"""
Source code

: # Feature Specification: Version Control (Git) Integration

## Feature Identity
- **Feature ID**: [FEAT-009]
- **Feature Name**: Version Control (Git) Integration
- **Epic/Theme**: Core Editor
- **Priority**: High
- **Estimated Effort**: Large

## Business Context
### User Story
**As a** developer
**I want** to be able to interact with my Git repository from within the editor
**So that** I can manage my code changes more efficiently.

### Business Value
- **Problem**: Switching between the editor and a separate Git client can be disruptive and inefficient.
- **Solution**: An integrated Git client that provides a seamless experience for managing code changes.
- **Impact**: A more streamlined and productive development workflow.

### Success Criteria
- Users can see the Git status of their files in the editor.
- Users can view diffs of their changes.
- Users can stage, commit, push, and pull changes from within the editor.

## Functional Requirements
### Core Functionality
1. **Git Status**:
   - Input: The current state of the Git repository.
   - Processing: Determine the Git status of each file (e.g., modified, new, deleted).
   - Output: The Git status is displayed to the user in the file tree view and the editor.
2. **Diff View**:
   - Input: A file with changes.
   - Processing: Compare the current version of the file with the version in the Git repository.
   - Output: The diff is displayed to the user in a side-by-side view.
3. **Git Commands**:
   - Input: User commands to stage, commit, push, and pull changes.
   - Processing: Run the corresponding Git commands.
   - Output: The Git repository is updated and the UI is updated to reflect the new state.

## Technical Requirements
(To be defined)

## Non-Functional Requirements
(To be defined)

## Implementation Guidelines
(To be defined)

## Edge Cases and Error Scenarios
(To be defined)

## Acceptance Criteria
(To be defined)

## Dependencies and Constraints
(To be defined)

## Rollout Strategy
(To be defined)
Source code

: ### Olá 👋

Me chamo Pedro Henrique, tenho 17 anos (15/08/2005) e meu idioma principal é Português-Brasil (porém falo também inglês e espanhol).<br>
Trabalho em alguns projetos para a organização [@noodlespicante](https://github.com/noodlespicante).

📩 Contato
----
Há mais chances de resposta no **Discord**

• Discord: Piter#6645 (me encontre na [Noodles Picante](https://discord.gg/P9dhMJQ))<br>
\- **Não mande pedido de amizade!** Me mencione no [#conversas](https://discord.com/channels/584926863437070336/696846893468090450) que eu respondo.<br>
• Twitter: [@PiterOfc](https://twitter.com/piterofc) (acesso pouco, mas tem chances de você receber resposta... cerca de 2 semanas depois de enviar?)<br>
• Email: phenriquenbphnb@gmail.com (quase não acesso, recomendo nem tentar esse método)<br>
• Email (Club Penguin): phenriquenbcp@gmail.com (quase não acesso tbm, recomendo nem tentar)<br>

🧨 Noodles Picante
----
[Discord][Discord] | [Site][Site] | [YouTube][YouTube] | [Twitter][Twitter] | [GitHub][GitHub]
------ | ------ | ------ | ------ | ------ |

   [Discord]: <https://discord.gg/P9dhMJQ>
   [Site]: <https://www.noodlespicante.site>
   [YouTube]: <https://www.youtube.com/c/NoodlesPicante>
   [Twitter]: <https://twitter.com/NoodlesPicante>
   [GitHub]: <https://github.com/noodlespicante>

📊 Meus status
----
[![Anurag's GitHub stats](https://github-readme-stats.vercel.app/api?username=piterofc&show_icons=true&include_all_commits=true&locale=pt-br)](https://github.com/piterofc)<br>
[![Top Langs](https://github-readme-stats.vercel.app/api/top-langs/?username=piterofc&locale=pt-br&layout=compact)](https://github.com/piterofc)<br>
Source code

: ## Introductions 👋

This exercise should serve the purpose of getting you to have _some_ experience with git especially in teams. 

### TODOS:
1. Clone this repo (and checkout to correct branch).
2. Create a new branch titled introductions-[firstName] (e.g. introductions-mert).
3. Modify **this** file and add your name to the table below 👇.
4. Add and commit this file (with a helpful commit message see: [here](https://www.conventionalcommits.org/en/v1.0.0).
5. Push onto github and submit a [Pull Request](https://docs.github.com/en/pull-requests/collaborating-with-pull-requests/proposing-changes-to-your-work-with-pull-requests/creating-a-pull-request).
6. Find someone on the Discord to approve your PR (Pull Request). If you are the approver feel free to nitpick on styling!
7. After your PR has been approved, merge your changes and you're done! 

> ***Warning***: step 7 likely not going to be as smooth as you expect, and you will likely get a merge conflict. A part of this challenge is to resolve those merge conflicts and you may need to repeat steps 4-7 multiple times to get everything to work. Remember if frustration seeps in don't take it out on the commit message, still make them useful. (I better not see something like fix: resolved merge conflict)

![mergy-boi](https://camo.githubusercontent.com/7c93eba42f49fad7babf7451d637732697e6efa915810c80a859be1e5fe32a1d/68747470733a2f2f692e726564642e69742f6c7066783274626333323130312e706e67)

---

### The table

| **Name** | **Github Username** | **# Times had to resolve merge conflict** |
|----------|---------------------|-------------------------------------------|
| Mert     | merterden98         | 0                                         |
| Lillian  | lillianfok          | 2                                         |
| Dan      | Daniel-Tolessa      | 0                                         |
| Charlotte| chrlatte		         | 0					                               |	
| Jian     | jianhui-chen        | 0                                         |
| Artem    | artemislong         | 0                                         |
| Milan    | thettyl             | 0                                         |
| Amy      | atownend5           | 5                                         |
"""
* [Task details] Reproduce exactly the lines above from the line with "- Input: The" to the line with "- Input: User", including both, and add nothing.

* [Solution to this exercise]
   - Input: The current state of the Git repository.
   - Processing: Determine the Git status of each file (e.g., modified, new, deleted).
   - Output: The Git status is displayed to the user in the file tree view and the editor.
2. **Diff View**:
   - Input: A file with changes.
   - Processing: Compare the current version of the file with the version in the Git repository.
   - Output: The diff is displayed to the user in a side-by-side view.
3. **Git Commands**:
   - Input: User commands to stage, commit, push, and pull changes.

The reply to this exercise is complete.